And through all of this, my heart and my head rally for two different choices. What I want, everyone says is impossible or ridiculous or selfish. What I want should not be an option for consideration.

I look at my family and my heart aches. In the end, they will not know what I faced and how I agonized and cried...I will change and they will not and it is so. It is not fair, either way. It just is. It is life. And life is full of adversity.

- Posted using BlogPress from my iPhone

Wednesday, April 7, 2010

I am.

Am I a Super Woman? I am.

I have been knocked down, chewed and spit out. My cape may not be as brilliant as it once was. There are tears, imperfections....but they make me wise.

They make me smile. They remind me to laugh, to be, and to sometimes just be still.

I have so many facets, yet not enough time to let them all shine. A diamond, solid and tough. Brilliant and elusive.

I am every woman and you are me.

Sunday, March 7, 2010

Fat Grrrl, Thin Grrrl

Some one once told me, with a very straight face, that inside every fat girl, there is a thin girl dying to be let out...what a load of crap! Or in my case, abdominal fat. Once again, I've found myself at the heavy end of the gain-lose-gain-lose-gain roller coaster that dominated my twenties and early thirties. But as I inch toward 40, it is time to get off.

These days I find myself trying to mentally peel away the layers of stress, inadequacy, failure, fear, loneliness and unfulfillment that have encircled my thighs, arms, chin, neck and torso in a cage of fat. There is no thin girl underneath it all, just me. Looking deep this time, beyond appearances, beyond feelings, beyond excuses and rationalizations to solve the riddle that is me: fat girl, thin girl, girl caught in the middle.... Yet, all three are one and the same.

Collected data
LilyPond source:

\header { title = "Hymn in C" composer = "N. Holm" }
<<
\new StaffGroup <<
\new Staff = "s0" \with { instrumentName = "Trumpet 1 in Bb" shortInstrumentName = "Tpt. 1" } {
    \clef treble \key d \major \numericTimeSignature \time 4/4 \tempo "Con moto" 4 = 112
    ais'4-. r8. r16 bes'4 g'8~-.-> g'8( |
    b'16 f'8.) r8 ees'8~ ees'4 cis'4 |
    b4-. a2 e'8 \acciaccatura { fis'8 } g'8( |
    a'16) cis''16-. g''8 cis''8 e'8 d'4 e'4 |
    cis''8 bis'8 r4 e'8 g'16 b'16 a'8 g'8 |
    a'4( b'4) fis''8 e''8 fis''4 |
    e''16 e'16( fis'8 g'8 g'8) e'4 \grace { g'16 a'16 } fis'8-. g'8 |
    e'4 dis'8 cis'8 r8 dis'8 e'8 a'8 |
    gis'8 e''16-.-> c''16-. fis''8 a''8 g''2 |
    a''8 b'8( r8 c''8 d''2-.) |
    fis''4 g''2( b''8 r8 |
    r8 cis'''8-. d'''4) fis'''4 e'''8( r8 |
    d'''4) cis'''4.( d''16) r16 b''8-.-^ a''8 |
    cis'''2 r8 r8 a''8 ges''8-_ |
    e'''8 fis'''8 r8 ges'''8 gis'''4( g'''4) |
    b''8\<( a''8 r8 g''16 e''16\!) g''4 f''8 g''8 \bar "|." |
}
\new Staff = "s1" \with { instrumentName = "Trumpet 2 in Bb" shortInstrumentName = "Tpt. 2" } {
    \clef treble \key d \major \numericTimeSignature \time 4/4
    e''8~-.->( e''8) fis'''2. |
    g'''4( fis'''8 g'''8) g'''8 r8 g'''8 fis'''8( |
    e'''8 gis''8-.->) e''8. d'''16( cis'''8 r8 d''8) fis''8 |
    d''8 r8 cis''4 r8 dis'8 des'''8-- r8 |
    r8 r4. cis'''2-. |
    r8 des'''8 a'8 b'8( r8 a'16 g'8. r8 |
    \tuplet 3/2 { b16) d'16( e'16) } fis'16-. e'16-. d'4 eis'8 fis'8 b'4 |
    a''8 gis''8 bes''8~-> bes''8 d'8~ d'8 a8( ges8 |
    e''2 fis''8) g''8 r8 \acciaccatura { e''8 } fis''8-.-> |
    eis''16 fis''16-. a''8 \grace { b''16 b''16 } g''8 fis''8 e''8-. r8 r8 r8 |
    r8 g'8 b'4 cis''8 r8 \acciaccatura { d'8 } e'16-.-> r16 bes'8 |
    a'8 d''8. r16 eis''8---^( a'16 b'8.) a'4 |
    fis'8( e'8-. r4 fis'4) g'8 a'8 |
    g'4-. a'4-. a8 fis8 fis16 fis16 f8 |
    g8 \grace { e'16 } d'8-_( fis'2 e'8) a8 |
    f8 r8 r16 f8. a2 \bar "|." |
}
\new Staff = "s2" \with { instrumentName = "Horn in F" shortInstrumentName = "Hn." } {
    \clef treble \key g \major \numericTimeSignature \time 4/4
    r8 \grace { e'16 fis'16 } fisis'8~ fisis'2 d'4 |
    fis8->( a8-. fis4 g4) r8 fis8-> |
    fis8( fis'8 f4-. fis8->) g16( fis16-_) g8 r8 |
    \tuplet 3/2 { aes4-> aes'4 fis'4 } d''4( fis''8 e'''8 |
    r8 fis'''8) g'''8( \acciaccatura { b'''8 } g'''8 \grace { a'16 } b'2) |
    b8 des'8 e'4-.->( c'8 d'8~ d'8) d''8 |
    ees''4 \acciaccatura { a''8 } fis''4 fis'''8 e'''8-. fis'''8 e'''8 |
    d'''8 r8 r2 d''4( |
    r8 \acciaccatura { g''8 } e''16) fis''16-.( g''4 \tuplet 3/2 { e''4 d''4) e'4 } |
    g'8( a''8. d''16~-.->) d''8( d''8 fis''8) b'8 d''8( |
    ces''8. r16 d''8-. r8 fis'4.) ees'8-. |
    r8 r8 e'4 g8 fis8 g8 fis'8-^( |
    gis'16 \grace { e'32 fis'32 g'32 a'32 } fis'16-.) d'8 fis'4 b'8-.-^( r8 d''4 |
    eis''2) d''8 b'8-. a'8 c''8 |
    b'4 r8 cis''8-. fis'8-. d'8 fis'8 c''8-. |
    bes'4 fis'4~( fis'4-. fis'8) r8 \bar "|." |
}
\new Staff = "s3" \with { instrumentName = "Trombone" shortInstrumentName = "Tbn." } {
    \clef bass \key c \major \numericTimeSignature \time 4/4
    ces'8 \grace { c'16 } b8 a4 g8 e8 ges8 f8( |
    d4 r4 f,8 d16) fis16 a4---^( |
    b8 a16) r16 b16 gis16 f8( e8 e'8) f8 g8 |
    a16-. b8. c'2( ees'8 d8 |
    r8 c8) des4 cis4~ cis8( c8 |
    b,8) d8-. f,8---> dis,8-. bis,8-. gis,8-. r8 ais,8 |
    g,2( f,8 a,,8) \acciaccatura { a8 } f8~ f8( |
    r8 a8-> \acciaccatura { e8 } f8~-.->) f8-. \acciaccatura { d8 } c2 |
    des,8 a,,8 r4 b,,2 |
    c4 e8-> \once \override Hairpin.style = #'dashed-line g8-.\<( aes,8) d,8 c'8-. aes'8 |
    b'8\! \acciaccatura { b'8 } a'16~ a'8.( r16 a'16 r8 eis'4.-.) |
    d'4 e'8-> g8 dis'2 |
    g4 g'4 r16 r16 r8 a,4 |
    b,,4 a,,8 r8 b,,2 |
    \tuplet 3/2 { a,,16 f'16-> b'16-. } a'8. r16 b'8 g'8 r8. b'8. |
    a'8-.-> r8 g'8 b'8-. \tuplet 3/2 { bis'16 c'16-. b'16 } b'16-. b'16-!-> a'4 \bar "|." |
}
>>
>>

## Task set
a: In the blog posts, what age does the writer say they are inching toward?
b: Please carry the blog posts forward from their last sentence, keeping the same personal voice.
The collected data has no connection to the blog posts.

## Answers to the problems
a: 40

b:
- Posted using BlogPress from my iPhone

Thursday, January 21, 2010

Inner Peace is Hard Work

I am not perfect. I am not always silly, funny, snarky.  I am not always organized, thoughtful, together.  There are some days in which I feel that all that I am and all that I offer is the sum of what I am not.

As the first weeks of the new year unfold, I resolve to be at peace with who I am.  To be at peace with what I am not.  To be at peace with my mistakes.  To be at peace with forgiveness. To be be at peace so that I can let it all go. 

Below is my poem, my mantra, my mission statement. When you read it, know that however you are, however you feel, however life finds you at this moment, it is okay.

Taming The Demons Within

Tonight I want to howl at the moon

with wild, visceral abandon.
To cast off cobwebs and shadows and demons of the past.

I want to throw my head back and let out a throaty, reckless moan.
From deep in my chest, from the curve of my spine, to the kink in my neck
I need to let go.

Of anger and guilt and shame and regret.
Of numbing emotions that caused me to forget
What it is like to live, to thrive, to be.

I need to release the memories, the excuses, the fear
That have woven themselves into my mind, my being,
The very essence of my soul.

I have let this happen. I have indulged those thoughts.
I have rewritten and crossed out and amended myself according to the interpretation of strangers.
And over time I believed this was my story, my sacred text, my I Ching of me.

Tonight I want to howl at the moon, to reclaim myself. To cancel, erase and delete the untruths.
To cast off the worries, the bandaged battle scars, the mantle of discontent that I has hung over my shoulders and neck and temples in an illusion of watery, dripping jewels.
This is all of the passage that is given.